• Task prompt
Every line from the line containing "ring dip: (763, 1326)" to the end of the data must appear in the answer exactly as it appears there, and nothing else.

• Input material
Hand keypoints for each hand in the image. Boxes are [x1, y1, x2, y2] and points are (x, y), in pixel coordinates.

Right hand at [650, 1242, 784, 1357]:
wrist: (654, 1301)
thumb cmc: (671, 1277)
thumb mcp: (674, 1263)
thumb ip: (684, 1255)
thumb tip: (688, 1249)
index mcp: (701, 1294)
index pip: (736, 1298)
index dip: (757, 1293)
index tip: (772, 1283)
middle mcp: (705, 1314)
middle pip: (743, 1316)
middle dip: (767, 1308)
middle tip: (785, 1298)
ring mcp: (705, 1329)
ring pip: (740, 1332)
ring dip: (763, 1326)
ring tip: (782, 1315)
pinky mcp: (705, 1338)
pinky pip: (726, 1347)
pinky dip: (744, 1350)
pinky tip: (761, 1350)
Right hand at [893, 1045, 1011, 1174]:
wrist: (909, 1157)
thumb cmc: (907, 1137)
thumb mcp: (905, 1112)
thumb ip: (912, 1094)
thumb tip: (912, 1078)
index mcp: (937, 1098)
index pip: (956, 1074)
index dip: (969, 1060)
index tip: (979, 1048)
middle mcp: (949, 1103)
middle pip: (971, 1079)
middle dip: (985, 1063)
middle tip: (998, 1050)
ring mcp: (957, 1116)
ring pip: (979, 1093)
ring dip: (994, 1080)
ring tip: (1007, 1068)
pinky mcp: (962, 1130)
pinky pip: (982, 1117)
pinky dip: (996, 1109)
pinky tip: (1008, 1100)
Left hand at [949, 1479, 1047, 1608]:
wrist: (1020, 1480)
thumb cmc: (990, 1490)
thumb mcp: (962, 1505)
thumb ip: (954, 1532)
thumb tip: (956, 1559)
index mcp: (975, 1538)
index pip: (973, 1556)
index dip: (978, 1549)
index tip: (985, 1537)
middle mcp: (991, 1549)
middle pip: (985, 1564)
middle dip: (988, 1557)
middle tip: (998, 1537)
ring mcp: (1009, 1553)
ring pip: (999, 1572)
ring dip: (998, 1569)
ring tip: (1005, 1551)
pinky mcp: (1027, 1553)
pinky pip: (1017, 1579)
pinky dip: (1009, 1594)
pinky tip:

• Answer to this exercise
ring dip: (763, 1326)
ring tip: (782, 1315)
pinky mcp: (705, 1338)
pinky pip: (726, 1347)
pinky dip: (744, 1350)
pinky tip: (761, 1350)
Right hand at [893, 1045, 1011, 1174]:
wrist: (909, 1157)
thumb cmc: (907, 1137)
thumb mcp: (905, 1112)
thumb ip: (912, 1094)
thumb tip: (912, 1078)
index mcp: (937, 1098)
index pip: (956, 1074)
index dip: (969, 1060)
index tip: (979, 1048)
middle mcp: (949, 1103)
middle pip: (971, 1079)
middle dip: (985, 1063)
middle tip: (998, 1050)
ring mcp: (957, 1116)
ring pip: (979, 1093)
ring dip: (994, 1080)
ring tip: (1007, 1068)
pinky mcp: (962, 1130)
pinky pip: (982, 1117)
pinky dip: (996, 1109)
pinky tip: (1008, 1100)
Left hand at [949, 1479, 1047, 1608]:
wrist: (1020, 1480)
thumb cmc: (990, 1490)
thumb mcp: (962, 1505)
thumb ip: (954, 1532)
thumb tip: (956, 1559)
index mcp: (975, 1538)
index pip: (973, 1556)
index dip: (978, 1549)
index tip: (985, 1537)
middle mcp: (991, 1549)
middle pip: (985, 1564)
middle dip: (988, 1557)
middle tip: (998, 1537)
ring mcp: (1009, 1553)
ring pip: (999, 1572)
ring dip: (998, 1569)
ring tip: (1005, 1551)
pinky mcp: (1027, 1553)
pinky pip: (1017, 1579)
pinky dip: (1009, 1594)
pinky tip:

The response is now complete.